## Given data
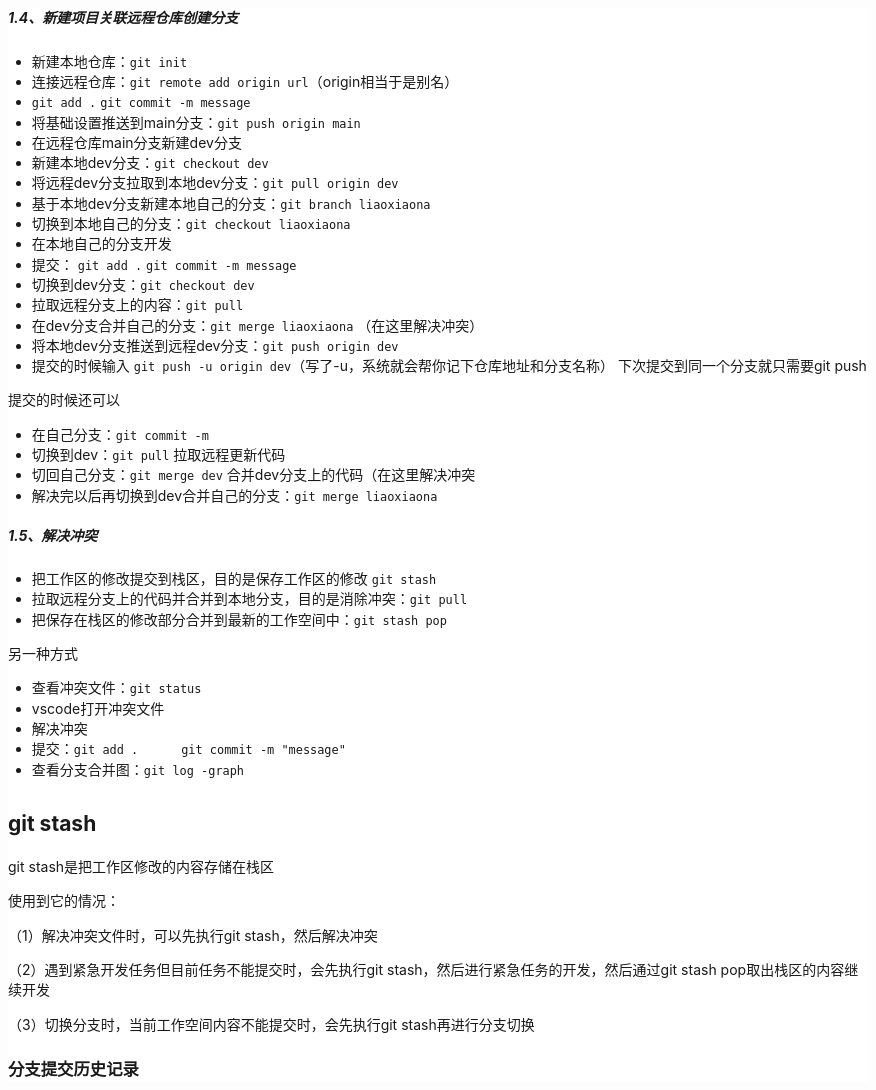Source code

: ##### 1.4、新建项目关联远程仓库创建分支

- 新建本地仓库：`git init`
- 连接远程仓库：`git remote add origin url`（origin相当于是别名）
- `git add .`    `git commit -m message` 
- 将基础设置推送到main分支：`git push origin main`
- 在远程仓库main分支新建dev分支
- 新建本地dev分支：`git checkout dev `
- 将远程dev分支拉取到本地dev分支：`git pull origin dev`
- 基于本地dev分支新建本地自己的分支：`git branch liaoxiaona`
- 切换到本地自己的分支：`git checkout liaoxiaona`
- 在本地自己的分支开发
- 提交： `git add .`      `git commit -m message`      
- 切换到dev分支：`git checkout dev`  
- 拉取远程分支上的内容：`git pull`
- 在dev分支合并自己的分支：`git merge liaoxiaona`   （在这里解决冲突）
- 将本地dev分支推送到远程dev分支：`git push origin dev`
- 提交的时候输入 `git push -u origin dev`（写了-u，系统就会帮你记下仓库地址和分支名称） 下次提交到同一个分支就只需要git push  

提交的时候还可以

- 在自己分支：`git commit -m`
- 切换到dev：`git pull` 拉取远程更新代码
- 切回自己分支：`git merge dev`  合并dev分支上的代码（在这里解决冲突
- 解决完以后再切换到dev合并自己的分支：`git merge liaoxiaona`

##### 1.5、解决冲突

+ 把工作区的修改提交到栈区，目的是保存工作区的修改 `git stash`
+ 拉取远程分支上的代码并合并到本地分支，目的是消除冲突：`git pull`
+ 把保存在栈区的修改部分合并到最新的工作空间中：`git stash pop`

另一种方式

+ 查看冲突文件：`git status`
+ vscode打开冲突文件
+ 解决冲突
+ 提交：`git add .      git commit -m "message"`
+ 查看分支合并图：`git log -graph`



## git stash

git stash是把工作区修改的内容存储在栈区 

使用到它的情况：

（1）解决冲突文件时，可以先执行git stash，然后解决冲突

（2）遇到紧急开发任务但目前任务不能提交时，会先执行git stash，然后进行紧急任务的开发，然后通过git stash pop取出栈区的内容继续开发 

（3）切换分支时，当前工作空间内容不能提交时，会先执行git stash再进行分支切换

### 分支提交历史记录
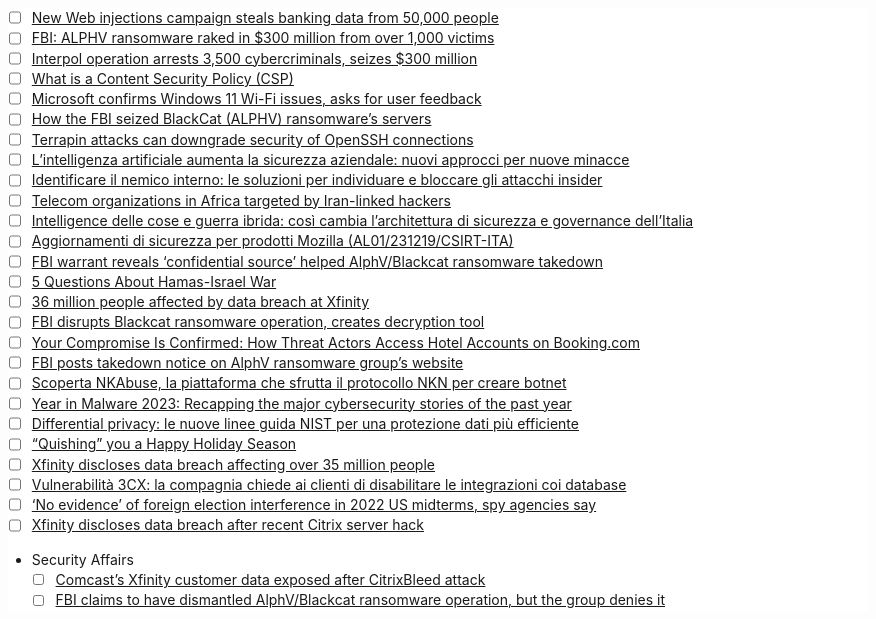   - [ ] [New Web injections campaign steals banking data from 50,000 people](https://www.bleepingcomputer.com/news/security/new-web-injections-campaign-steals-banking-data-from-50-000-people/)
  - [ ] [FBI: ALPHV ransomware raked in $300 million from over 1,000 victims](https://www.bleepingcomputer.com/news/security/fbi-alphv-ransomware-raked-in-300-million-from-over-1-000-victims/)
  - [ ] [Interpol operation arrests 3,500 cybercriminals, seizes $300 million](https://www.bleepingcomputer.com/news/security/interpol-operation-arrests-3-500-cybercriminals-seizes-300-million/)
  - [ ] [What is a Content Security Policy (CSP)](https://blog.sucuri.net/2023/12/what-is-content-security-policy.html)
  - [ ] [Microsoft confirms Windows 11 Wi-Fi issues, asks for user feedback](https://www.bleepingcomputer.com/news/microsoft/microsoft-confirms-windows-11-wi-fi-issues-asks-for-user-feedback/)
  - [ ] [How the FBI seized BlackCat (ALPHV) ransomware’s servers](https://www.bleepingcomputer.com/news/security/how-the-fbi-seized-blackcat-alphv-ransomwares-servers/)
  - [ ] [Terrapin attacks can downgrade security of OpenSSH connections](https://www.bleepingcomputer.com/news/security/terrapin-attacks-can-downgrade-security-of-openssh-connections/)
  - [ ] [L’intelligenza artificiale aumenta la sicurezza aziendale: nuovi approcci per nuove minacce](https://www.cybersecurity360.it/soluzioni-aziendali/lintelligenza-artificiale-aumenta-la-sicurezza-aziendale-nuovi-approcci-per-nuove-minacce/)
  - [ ] [Identificare il nemico interno: le soluzioni per individuare e bloccare gli attacchi insider](https://www.cybersecurity360.it/soluzioni-aziendali/attacchi-insider-aumento-difesa-cybersecurity/)
  - [ ] [Telecom organizations in Africa targeted by Iran-linked hackers](https://therecord.media/muddywater-cyber-espionage-africa-telecoms-iran)
  - [ ] [Intelligence delle cose e guerra ibrida: così cambia l’architettura di sicurezza e governance dell’Italia](https://www.cybersecurity360.it/cybersecurity-nazionale/intelligence-delle-cose-e-guerra-ibrida-cosi-cambia-larchitettura-di-sicurezza-e-governance-dellitalia/)
  - [ ] [Aggiornamenti di sicurezza per prodotti Mozilla (AL01/231219/CSIRT-ITA)](https://www.csirt.gov.it/contenuti/aggiornamenti-di-sicurezza-per-prodotti-mozilla-al01-231219-csirt-ita)
  - [ ] [FBI warrant reveals ‘confidential source’ helped AlphV/Blackcat ransomware takedown](https://therecord.media/fbi-warrant-reveals-confidential-source-helped-alphv-ransomware-takedown)
  - [ ] [5 Questions About Hamas-Israel War](https://www.kelacyber.com/5-questions-about-hamas-israel-war/)
  - [ ] [36 million people affected by data breach at Xfinity](https://therecord.media/millions-affected-by-xfinity-data-breach)
  - [ ] [FBI disrupts Blackcat ransomware operation, creates decryption tool](https://www.bleepingcomputer.com/news/security/fbi-disrupts-blackcat-ransomware-operation-creates-decryption-tool/)
  - [ ] [Your Compromise Is Confirmed: How Threat Actors Access Hotel Accounts on Booking.com](https://www.kelacyber.com/your-compromise-is-confirmed-how-threat-actors-access-hotel-accounts-on-booking-com/)
  - [ ] [FBI posts takedown notice on AlphV ransomware group’s website](https://therecord.media/alphv-black-cat-ransomware-takedown-fbi)
  - [ ] [Scoperta NKAbuse, la piattaforma che sfrutta il protocollo NKN per creare botnet](https://www.securityinfo.it/2023/12/19/scoperta-nkabuse-la-piattaforma-che-sfrutta-il-protocollo-nkn-per-creare-botnet/)
  - [ ] [Year in Malware 2023: Recapping the major cybersecurity stories of the past year](https://blog.talosintelligence.com/year-in-malware-2023-timeline/)
  - [ ] [Differential privacy: le nuove linee guida NIST per una protezione dati più efficiente](https://www.cybersecurity360.it/legal/privacy-dati-personali/differential-privacy-le-nuove-linee-guida-nist-per-una-protezione-dati-piu-efficiente/)
  - [ ] [“Quishing” you a Happy Holiday Season](https://www.netcraft.com/blog/quishing-you-a-happy-holiday-season/)
  - [ ] [Xfinity discloses data breach affecting over 35 million people](https://www.bleepingcomputer.com/news/security/xfinity-discloses-data-breach-affecting-over-35-million-people/)
  - [ ] [Vulnerabilità 3CX: la compagnia chiede ai clienti di disabilitare le integrazioni coi database](https://www.securityinfo.it/2023/12/19/vulnerabilita-3cx-la-compagnia-chiede-ai-clienti-di-disabilitare-le-integrazioni-coi-database/)
  - [ ] [‘No evidence’ of foreign election interference in 2022 US midterms, spy agencies say](https://therecord.media/no-evidence-2022-midterm-election-interference-declassified-report)
  - [ ] [Xfinity discloses data breach after recent Citrix server hack](https://www.bleepingcomputer.com/news/security/xfinity-discloses-data-breach-after-recent-citrix-server-hack/)
- Security Affairs
  - [ ] [Comcast’s Xfinity customer data exposed after CitrixBleed attack](https://securityaffairs.com/156147/data-breach/comcasts-xfinity-customer-data-exposed-after-citrixbleed-attack.html)
  - [ ] [FBI claims to have dismantled AlphV/Blackcat ransomware operation, but the group denies it](https://securityaffairs.com/156124/breaking-news/alphv-blackcat-ransomware-group-seizure.html)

## What the exercise asks
Count the lines in the entries above that contain the string "group", with case counting, and give only the number.

## Your response
2